B.5 RDFLib / OWLReady2 / Neo4j / GraphDB#
These tools cover the KG lifecycle from ontology modeling to graph storage.
RDFLib & OWLReady2: Native Python semantic-web stacks. RDFLib reads/writes/queries RDF; OWLReady2 loads and reasons over OWL ontologies in Python—useful for SkyKG concept and rule layers (Chapter 6).
Neo4j: Industrial property-graph database with Cypher—fast traversals for dynamic traffic workloads.
GraphDB: Enterprise RDF/SPARQL store with forward-chaining inference (OWL 2 RL/QL fragments)—a natural backend for deterministic static compliance checks (Chapter 10, rule-query channel).
B.6 LLM + KG Integration Stacks#
Middleware connecting large models to structured knowledge is central to GraphRAG (Chapters 10 and 22).
LangChain & LlamaIndex: Mainstream LLM orchestration frameworks with loaders for graph stores, SPARQL/Cypher generation, and multi-hop subgraph retrieval.

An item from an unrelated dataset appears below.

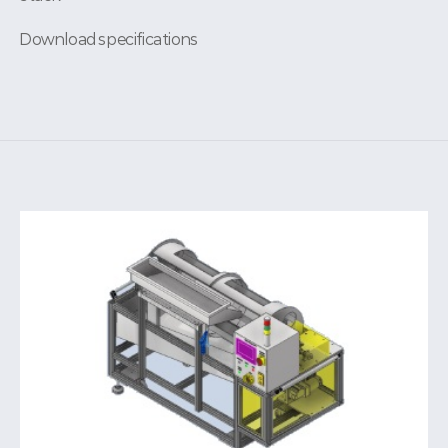
Download specifications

Microsoft GraphRAG: Microsoft’s open KG-RAG stack emphasizing hierarchical entities and global summaries—helpful for fleet-level situational questions beyond local chunk retrieval.
B.7 Streaming Inference and Edge Deployment#
To bridge the compute–latency gap (Chapter 18) and deploy in the field, use stream processing and edge runtimes.
Apache Flink / Kafka: High-throughput streaming and messaging—ingest ~10 Hz ADS-B feeds and drive event-driven TKG updates.
TensorRT & ONNX Runtime: Quantization and optimized inference—deploy trained GNNs and light perception nets to 5G MEC or onboard Jetson-class devices for low-latency interventions.